##### Data to use

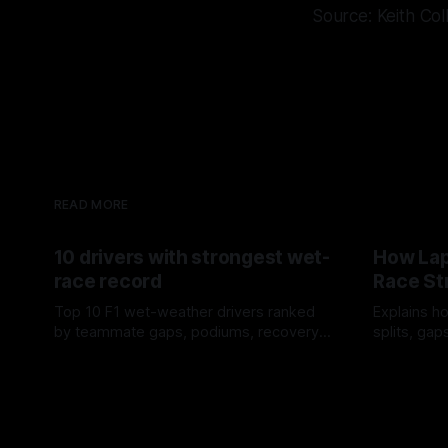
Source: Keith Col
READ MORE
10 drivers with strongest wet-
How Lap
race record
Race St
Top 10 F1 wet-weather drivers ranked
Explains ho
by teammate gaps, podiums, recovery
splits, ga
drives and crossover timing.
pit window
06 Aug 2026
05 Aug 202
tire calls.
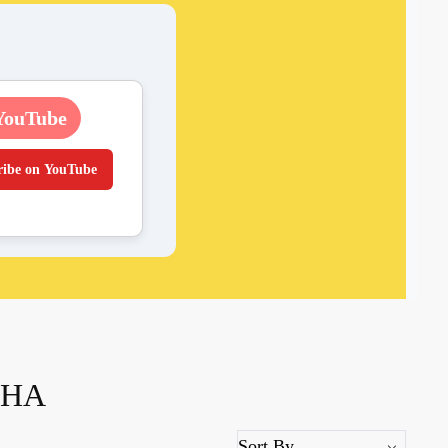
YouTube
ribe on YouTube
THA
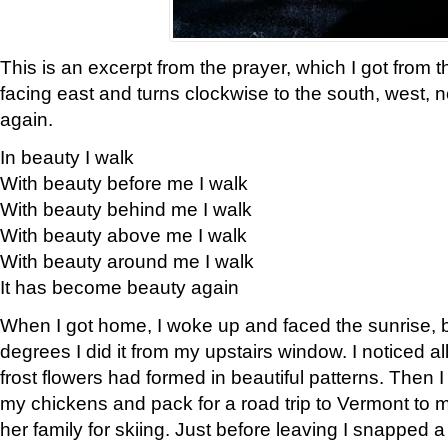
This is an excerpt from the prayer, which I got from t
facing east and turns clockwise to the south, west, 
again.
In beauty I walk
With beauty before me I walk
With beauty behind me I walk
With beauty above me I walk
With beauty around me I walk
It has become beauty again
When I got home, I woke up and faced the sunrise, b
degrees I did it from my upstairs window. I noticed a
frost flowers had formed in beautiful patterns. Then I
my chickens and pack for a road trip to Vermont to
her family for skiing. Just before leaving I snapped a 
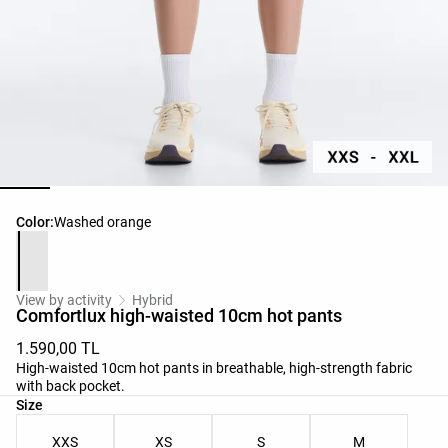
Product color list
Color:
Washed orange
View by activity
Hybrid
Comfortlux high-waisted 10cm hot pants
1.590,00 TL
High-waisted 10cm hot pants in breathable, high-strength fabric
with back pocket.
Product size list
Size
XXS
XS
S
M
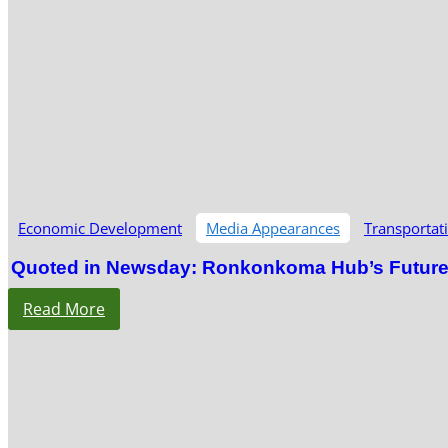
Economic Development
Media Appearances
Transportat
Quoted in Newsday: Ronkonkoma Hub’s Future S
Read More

##########

Only the lines above starting with the one with "This is an excerpt" and going through the one with "With beauty around me I walk" are to be copied, word for word and with both ends kept.

▸ **Result below**
This is an excerpt from the prayer, which I got from t
facing east and turns clockwise to the south, west, 
again.
In beauty I walk
With beauty before me I walk
With beauty behind me I walk
With beauty above me I walk
With beauty around me I walk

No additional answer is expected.